QUOTED PASSAGE →
[Start of Attachment]

Add a Dockerfile for AMD ROCm #3750

dark-penguin · 2025-02-07T17:22:20Z

Description

Provide a Dockerfile for AMD ROCm. Finding a good image is not trivial because unlike the Torch image for CUDA, the image for ROCm is 71 GB for whatever reason.

Additionally, having a Dockerfile that "works" is a great reference for when you are trying to install something on bare metal.

Notes

Build with: docker build -t sdnext -f Dockerfile.rocm .
Run with (example): docker run -it --rm --device /dev/dri --group-add video -v /sdnext:/mnt -p 7860:7860 sdnext

--device /dev/dri - that's the way to "mount" the graphics card devices into the container (instead of NVidia Toolkit)
--group-add video - the user inside the container needs access to that device
-v /sdnext:/mnt - mount a volume or a directory to keep persistent data
-p 7860:7860 - publish the port

The Dockerfile is made with minimal changes from the "official" NVidia Dockerfile to minimize the difference.

The Torch image for ROCm is 71 GB for some reason, so one difference I had to make is use a smaller image with only the essentials of ROCm installed (3 GB). Torch will be installed at buildtime (~2 GB download size). Total size of the built image is 23 GB (apparently Torch is packed really well).

Environment and Testing

Tested on Debian 12 Bookworm (I had to remove the --skip-all option from the CMD while testing since it's currently broken in master).

merge dev

dark-penguin · 2025-02-07T17:23:18Z

Oops, I guess I should have opened the PR against the dev branch...

lbeltrame · 2025-02-10T18:47:36Z

Dockerfile.rocm

+LABEL org.opencontainers.image.licenses="AGPL-3.0"
+LABEL org.opencontainers.image.title="SD.Next"
+LABEL org.opencontainers.image.description="SD.Next: Advanced Implementation of Stable Diffusion and other Diffusion-based generative image models"
+LABEL org.opencontainers.image.base.name="https://hub.docker.com/pytorch/pytorch:2.5.1-cuda12.4-cudnn9-runtime"


This doesn't seem correct here, does it? (given that this uses ROCm)

lbeltrame · 2025-02-11T16:53:46Z

You may want to add a comment at the top of the Dockerfile mentioning the *GFX_OVERRIDE (forgot the complete name) env variable, because it needs to be set in case people don't run an officially supported card.

dark-penguin · 2025-02-11T17:28:34Z

Good point, but that's up to @vladmandic I guess. A comment in the Dockerfile or a note in the Wiki?

vladmandic · 2025-02-11T19:59:39Z

a) yes, rocm overrides should be exposed as its quite a common thing.

[End of Attachment]

EXERCISES →
1. From the ROCm Dockerfile thread, set down the passage from "The Torch image for ROCm" up to and including "packed really well).".
2. In the ROCm Dockerfile thread, which operating system was the Dockerfile tested on?

DATA SUPPLIED →
[Start of Attachment]

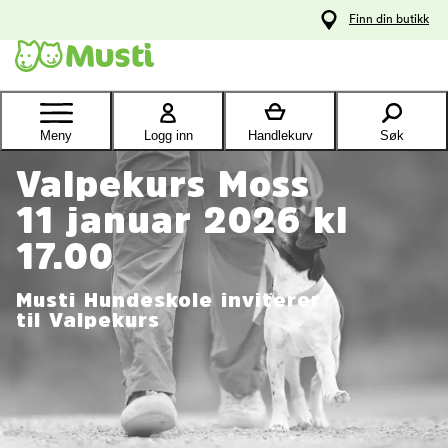
 til
Finn din butikk
oldet
Kontakt
kundeservice
Meny
Logg inn
Handlekurv
Søk
Valpekurs Moss
11 januar 2026 kl
17.00
Musti Hundeskole inviterer
til Valpekurs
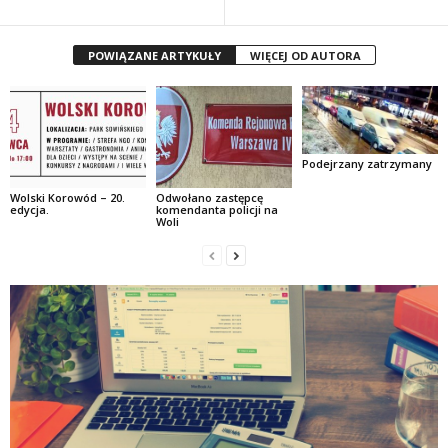
POWIĄZANE ARTYKUŁY
WIĘCEJ OD AUTORA
Podejrzany zatrzymany
Wolski Korowód – 20.
Odwołano zastępcę
edycja.
komendanta policji na
Woli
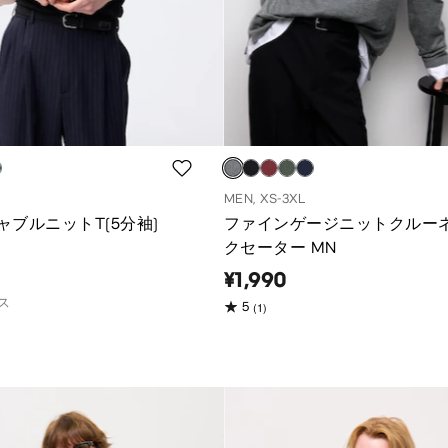
MEN, XS-3XL
ャブルニットT(5分袖)
ファインゲージニットクルー
クセーター MN
¥1,990
ス
(1)
5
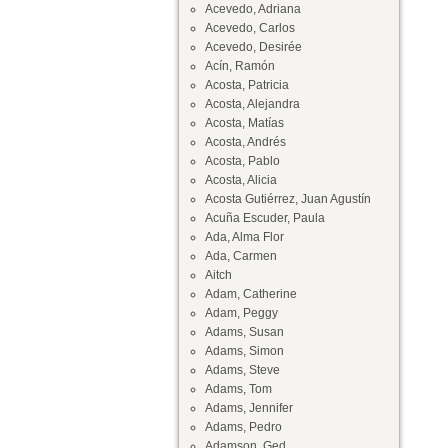
Acevedo, Adriana
Acevedo, Carlos
Acevedo, Desirée
Acín, Ramón
Acosta, Patricia
Acosta, Alejandra
Acosta, Matías
Acosta, Andrés
Acosta, Pablo
Acosta, Alicia
Acosta Gutiérrez, Juan Agustín
Acuña Escuder, Paula
Ada, Alma Flor
Ada, Carmen
Aitch
Adam, Catherine
Adam, Peggy
Adams, Susan
Adams, Simon
Adams, Steve
Adams, Tom
Adams, Jennifer
Adams, Pedro
Adamson, Ged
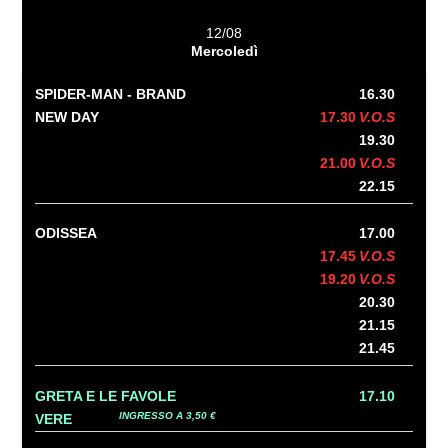
12/08
Mercoledì
SPIDER-MAN - BRAND
16.30
NEW DAY
17.30
V.O.S
19.30
21.00
V.O.S
22.15
ODISSEA
17.00
17.45
V.O.S
19.20
V.O.S
20.30
21.15
21.45
GRETA E LE FAVOLE
17.10
INGRESSO A 3,50 €
VERE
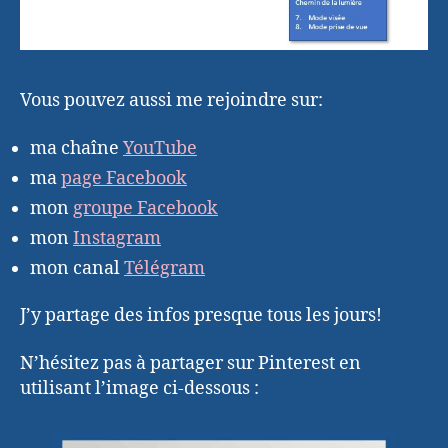
Vous pouvez aussi me rejoindre sur:
ma chaîne
YouTube
ma
page Facebook
mon
groupe Facebook
mon
Instagram
mon canal
Télégram
J’y partage des infos presque tous les jours!
N’hésitez pas à partager sur Pinterest en
utilisant l’image ci-dessous :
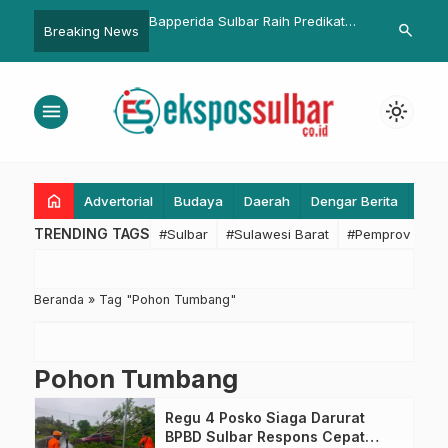
lbar Dorong Baznas
Bapperida Sulbar Raih Predikat
Razia Tertib 
search
Breaking News
rasi Entaskan
“Informatif” di KI Award 2025
Sulbar, Eduk
n dan Perkuat Ekonomi
Berjalan Sei
t
menu
light_mode
home
Advertorial
Budaya
Daerah
Dengar Berita
Eko
TRENDING TAGS
#Sulbar
#Sulawesi Barat
#Pemprov Sulba
Beranda
»
Tag "Pohon Tumbang"
Pohon Tumbang
Regu 4 Posko Siaga Darurat
BPBD Sulbar Respons Cepat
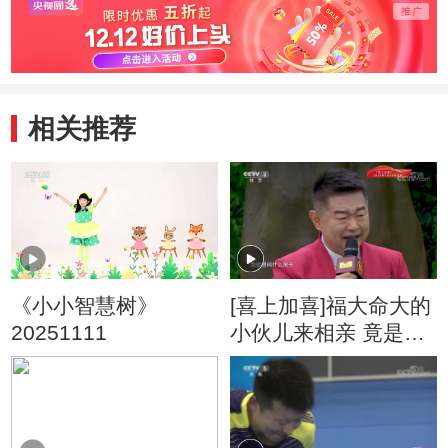
相关推荐
《小小智慧树》
[喜上加喜]福大命大的
20251111
小伙儿来相亲 竟是带
着二泉映月伴奏出
场？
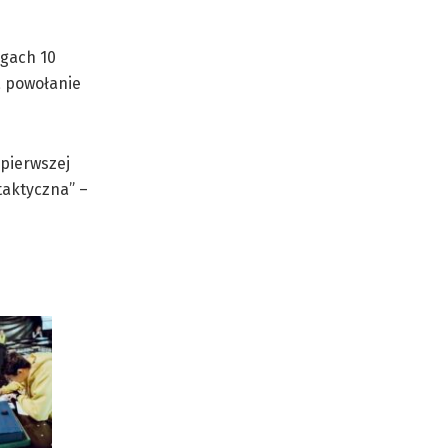
egach 10
a powołanie
 pierwszej
taktyczna” –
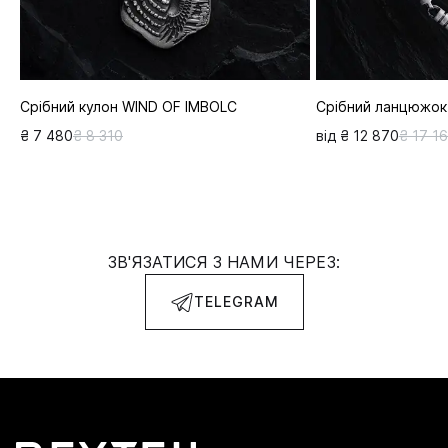
Срібний кулон WIND OF IMBOLC
Срібний ланцюжок
₴ 7 480
₴ 8 310
від ₴ 12 870
₴ 17 1
ЗВ'ЯЗАТИСЯ З НАМИ ЧЕРЕЗ:
TELEGRAM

[End of Attachment]

RESPONSES TO THE EXERCISE →
1.
The Torch image for ROCm is 71 GB for some reason, so one difference I had to make is use a smaller image with only the essentials of ROCm installed (3 GB). Torch will be installed at buildtime (~2 GB download size). Total size of the built image is 23 GB (apparently Torch is packed really well).

2. Debian 12 Bookworm